Gary then mentions how hard it is to gain perspective on novels of the past year, and suggests looking instead at important books of the entire past quarter-century from the perspective of 2025.  We only got partway through his list, which included novels by Alastair Reynolds, Kim Stanley Robinson, Octavia Butler, M. John Harrison, Margaret Atwood, Susanna Clarke, Gene Wolfe, Cixin Liu, and Robert Charles Wilson; collections by Kelly Link, Margo Lanagan, and Jeff Ford; anthologies by Sheree R. Thomas and Gardner Dozois—the last of which leads to a discussion of the durability of space opera as a defining SF theme. Plenty of stuff to argue with this week!

Christmas Eve 2024

It’s Christmas Eve 2024 here in Perth. It was 44.3C yesterday, but there’s a cool change and Christmas should be sunny and mild.

Boxing Day is a day of preparation rather than celebration at our house. Family are coming tomorrow, so there’s shopping to be done and so on, gifts to be wrapped, food to be prepped. It’s all bubbling away.

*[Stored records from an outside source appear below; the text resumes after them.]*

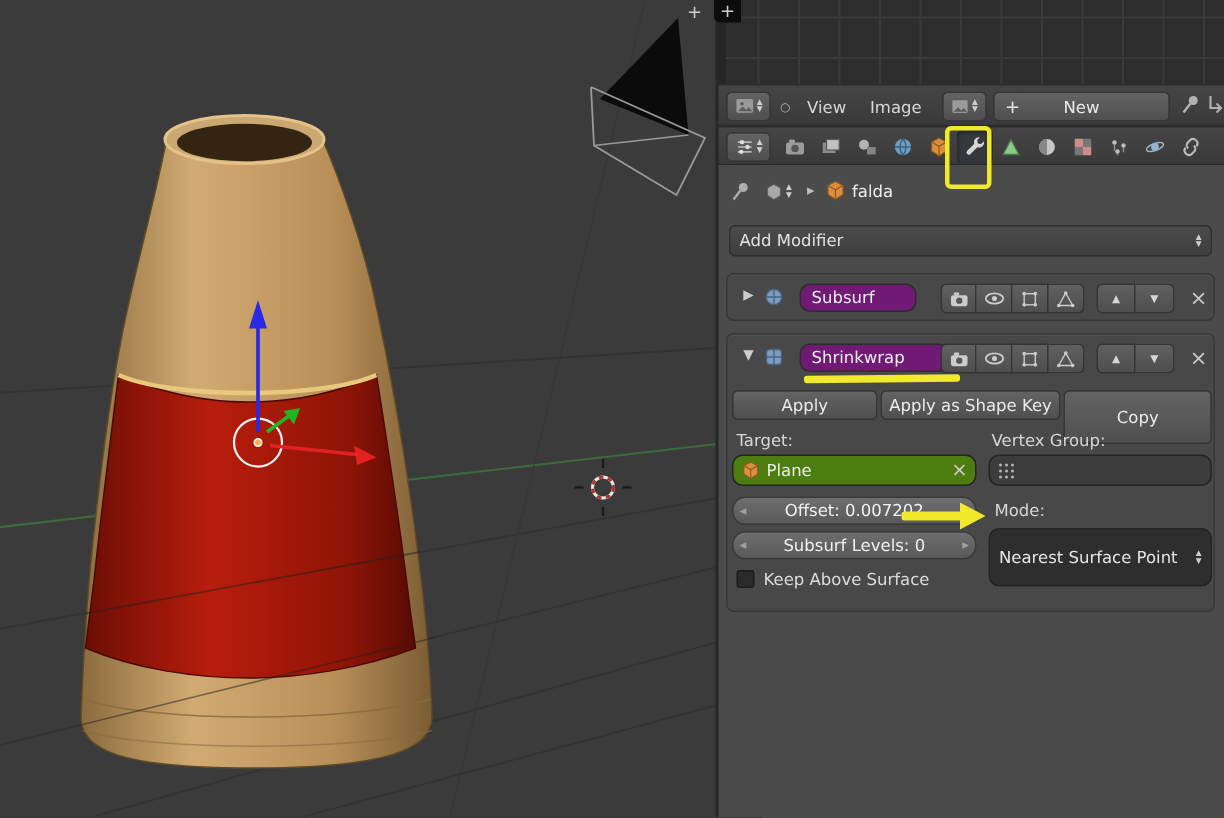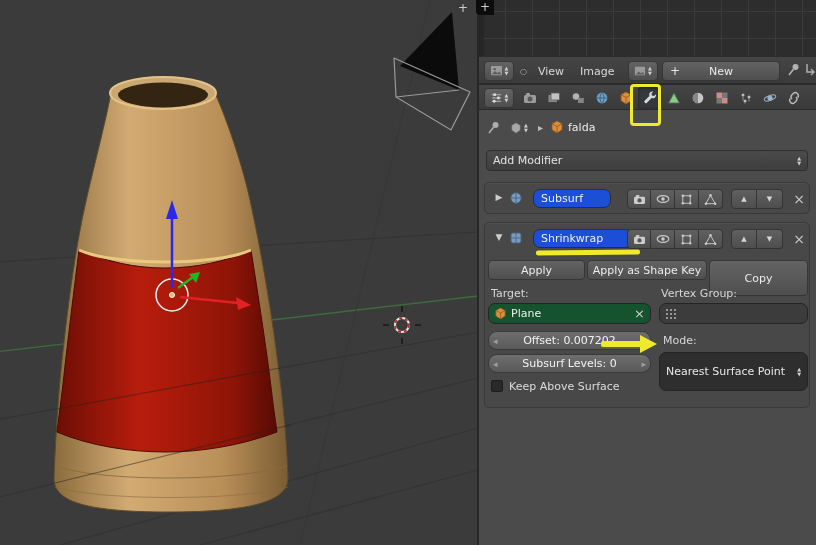"Subsurf" .name-field { background: #1d4ed8 -> #701a75 }
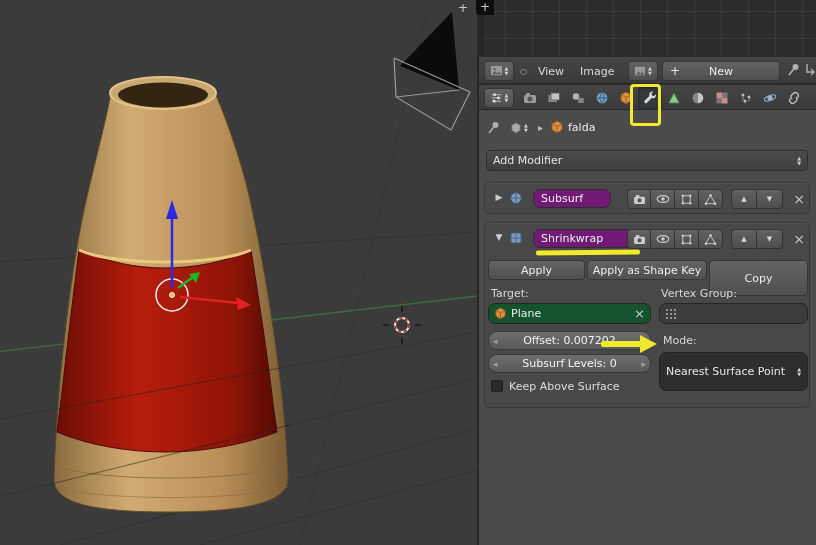"Plane" .picker { background: #14532d -> #4d7c0f }
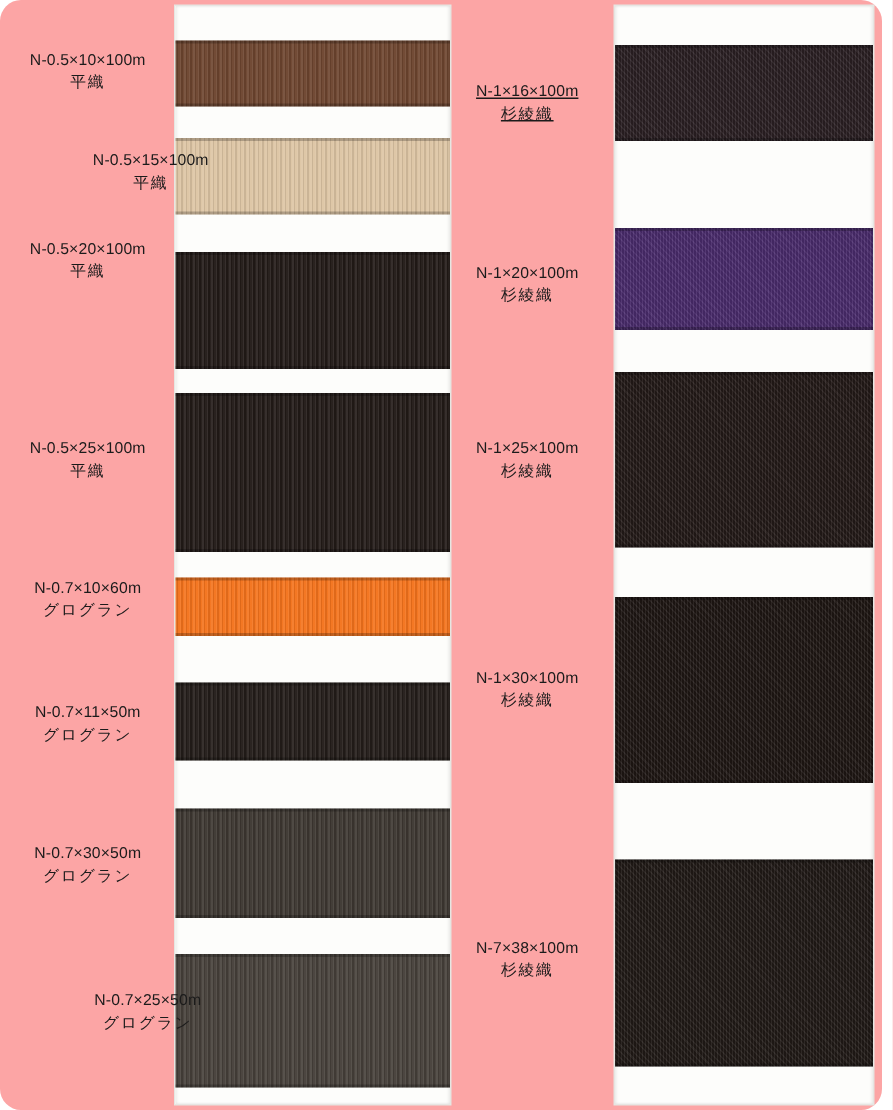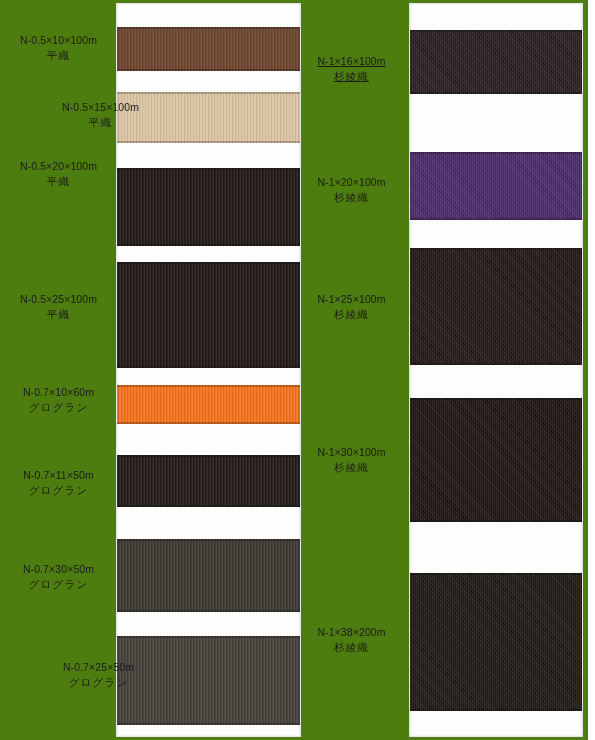"N-0.5×10×100m" .page { background: #4d7c0f -> #fca5a5; border-radius: none -> 14px }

I was up at 5am and cleared my morning email, reviewed the schedule and then headed out around 7.30am with Jessica. After a visit to mum’s to drop off the ham and turkey, we headed out shopping. We had a very unfortunate bingle at our first stop, which left the car scraped and damaged. A refrigeration truck backed up, smashed the wing mirror and scraped the door. It was unfortunate and put a bit of a pall on the beginnings of the day.

Still, we managed to drop past the post office, the brother’s place, do some grocery shopping, stop home, put in the insurance claim, go out to Yahava for a morning coffee (with Sophie and Jess), more grocery shopping, lunch, and then a nap.

The house is now almost ready. Bit by bit.

Episode 668: The Year in Books with James Bradley and Ian Mond

For our year-end review of 2024 books, we’re joined once again by fellow Locus reviewer Ian Mond and distinguished critic and novelist James Bradley. As usual, we mention a lot of authors and titles, and probably forget to mention many deserving others. But you’ll no doubt find some suggestions you hadn’t thought of, and some of our usual digressions about familiar questions of genre, literary ambition, and books that at least some of us think have been overlooked.

Ian’s list

We probably all should have kept lists, but we did not. Ian did, though, and so that’s provided to you with our thanks to him.

  • Beautyland by Marie-Helene Bertino
  • Walter Benjamin Stares at the Sea by C.D. Rose
  • The Repeat Room by Jesse Ball
  • State of Paradise by Laura van den Berg
  • Changes in the Land by Matthew Cheney
  • Absolution by Jeff Vandermeer
  • Track Changes by Abigail Nussbaum
  • The Bog Wife by Kay Chronister
  • City of Dancing Gargoyles by Tara Campbell

Episode 667: Jo Walton and the most iconic books of the 21st century

At the end of October Reactor published their list of The Most Iconic Speculative Fiction Books of the 21st Century, which attempted to list the best/top/favourite science fiction and fantasy books of the past 25 years.

Two weeks later Hugo, Nebula, and World Fantasy award-winning writer Jo Walton published a follow-on piece on Reactor, On Selecting the Top Ten Genre Books of the First Quarter of the Century, where she discussed how she went about picking her contribution, while finding a classic reader’s workaround that allowed her to name a lot more than ten books.

That caught Locus reviewer Niall Harrison’s attention and lead directly to us inviting Jo to join us for a delightful and really interesting conversation on the subject.

While we hope you enjoy the podcast, we have to mention their were some audio difficulties. We’ve done the very best we can to make everything work, but we do apologise for any audio issues you experience while listening to the episode.

Episode 666: In which we discuss what to do with books

This week’s episode is mostly about books—how do you get them, where do you put them, and how to get rid of them when you need to. You’d think that questions such as the best way to shelve books would be pretty uncontroversial, but apparently that’s not always the case. We also touch upon the differences between collectors, acquirers, and accumulators, and how books can radically fluctuate in value depending in part on the author’s reputation. But, being us, we also digress into such topics as the thrill of discovering a classic SF idea for the first time—even if it might seem old hat to veteran readers—and the beginnings of our discussion about year-end recommended reading lists, and what they really mean.